How will the Garden celebrate Earth Day this month?
Our annual Earth Day workday is April 17 from 9am to 1pm. We had more than 80 people last year, and we’re encouraging more people to come down. We begin with a little introduction, break into teams and get to work. We’ll be mulching, weeding, planting. We’ve got lots of work to do. There are 3.5 acres out there – not all of it planted.
We’re hoping for about 100 volunteers. It’s especially important to bring kids to Earth Day programs so they can understand our place in nature. … Nature is not something we should fear, and we’ve gotten to that point to some degree. … Doing things yourself helps you reconnect to nature.
How does the Sustainability Commission tie into your other volunteer work?
At the same time we were working on the state park closures, the other piece going on locally was the Seeno project. I started looking at that project, at what a community needs, and at how Benicia could benefit from change.

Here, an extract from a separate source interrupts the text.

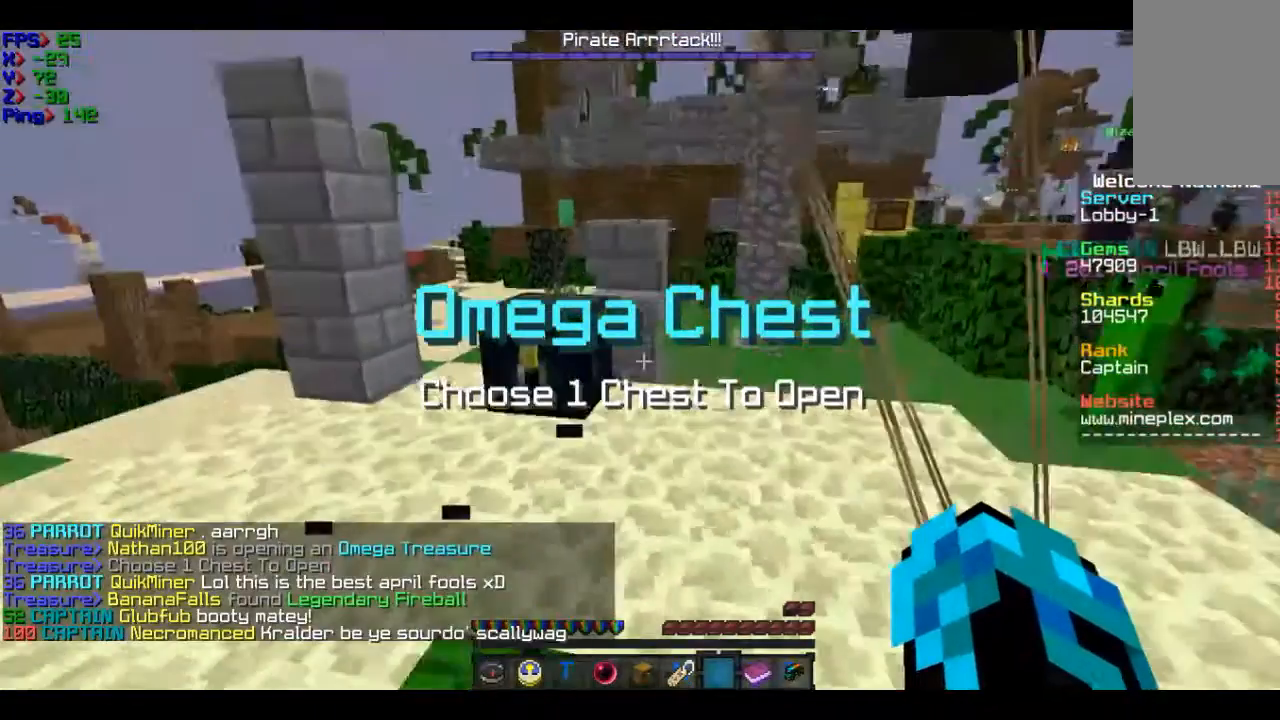
{"keys": ["s"], "mouse": [], "events": [[100, "d", "up"]]}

I was also aware of the climate change issue. I’d seen pieces of it during my own travels, like hiking Mt. Whitney and seeing how low the snow pack was and how far the glaciers had retreated. … So I met with the mayor and mentioned sustainability. She said there was a sustainability section in the general plan. … We started talking about this in September 2008 and we were seated in January 2010.
What does sustainability mean to you?
Sustainability has several aspects to it. One is you want to understand your own footprint. We need clean water, food and something to occupy our time. We’re not bartering any more, we’re not hunter-gatherers. … We can’t even go back to an agrarian society because of how land use has evolved over the years. So we have to work to purchase water and food, and that involves transportation and energy.

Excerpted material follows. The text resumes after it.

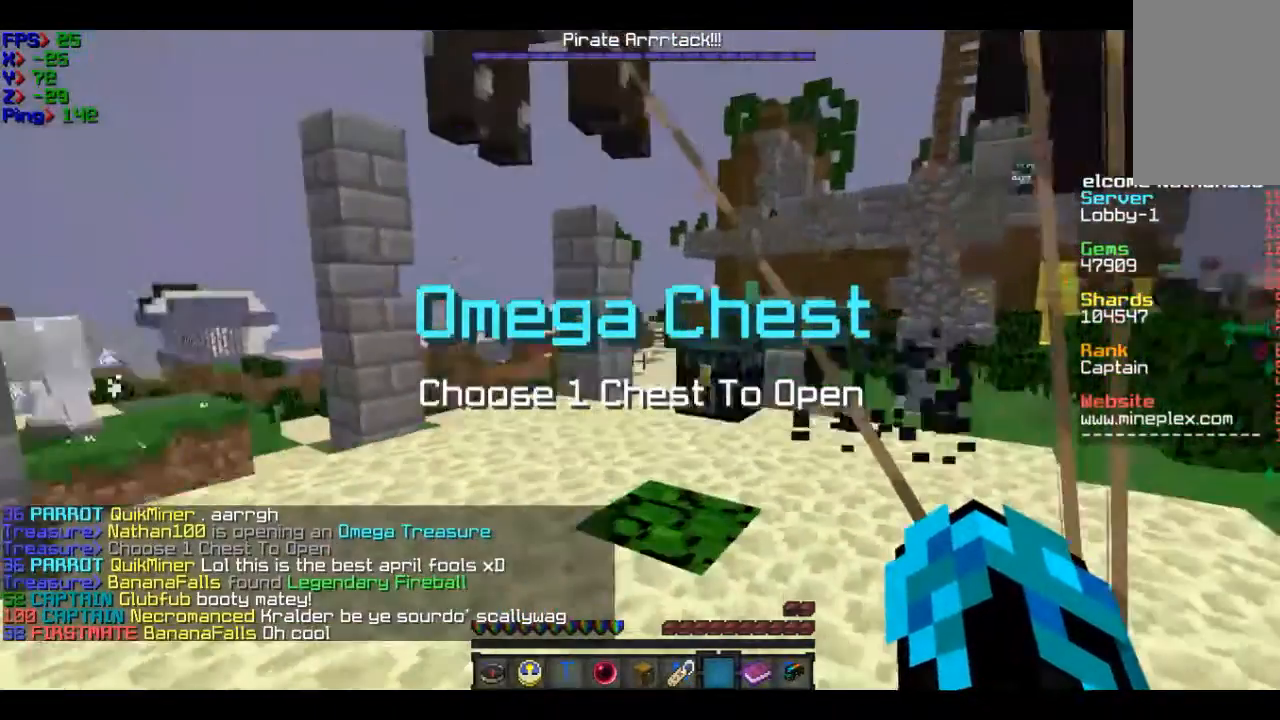
{"keys": [], "mouse": [], "events": [[200, "s", "up"]]}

We’ve had cheap generation of electricity that’s powered our society, but it’s been built on an oil platform and soon that’s going to go away. Water conservation is really energy conservation because moving water takes energy. If we can get clean water, then we have to get food. Again, this is a transportation issue, a transportation cost.
How did your love and support of local art start?

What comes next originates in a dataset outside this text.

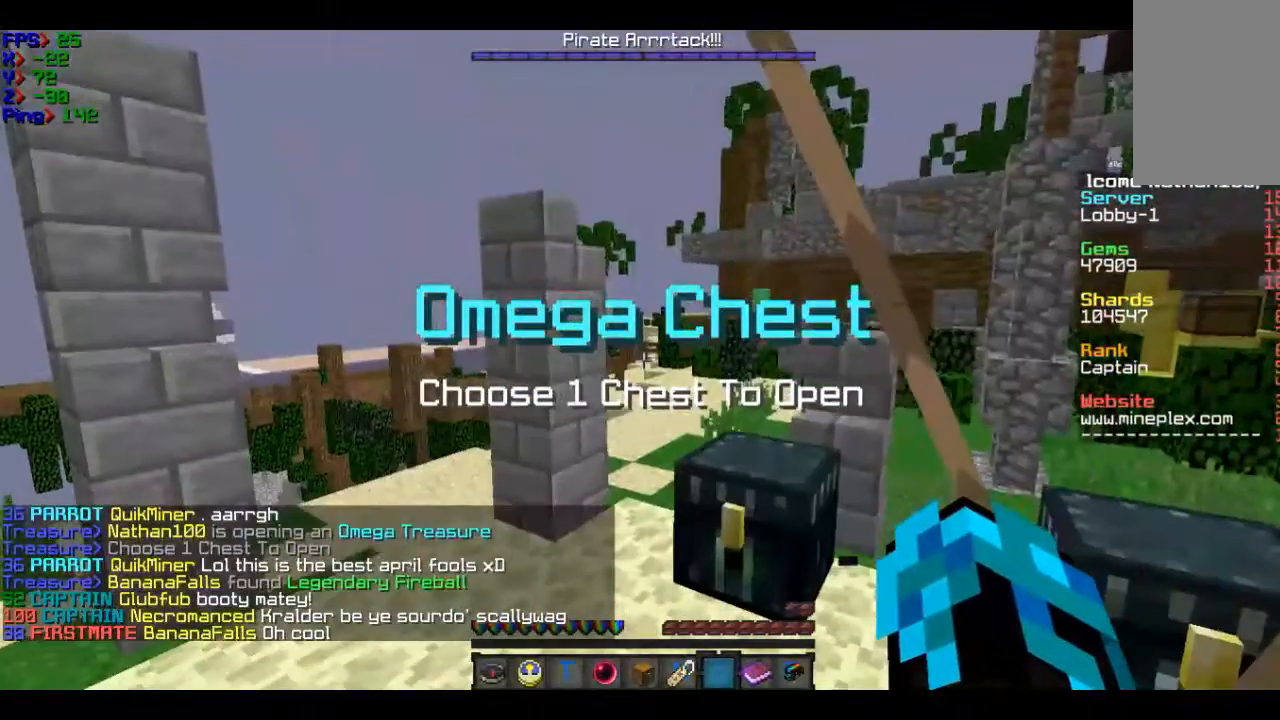
{"keys": [], "mouse": [], "events": []}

I found the art community when I moved here. I started going into Studio 41 at first, then going to the open studios and finding other artists. … I have works from about 35 artists. About 30 of them are local – from Benicia, Vallejo, the Bay Area.
Certainly, art is very pleasing. But to me, it’s more than that. It’s the story of a community and its art that means so much, the years and years of a community nurturing its artists. It’s about a community enabling this community to thrive. Art from a physical aspect is not necessary, but all that enables that art is the story of each piece.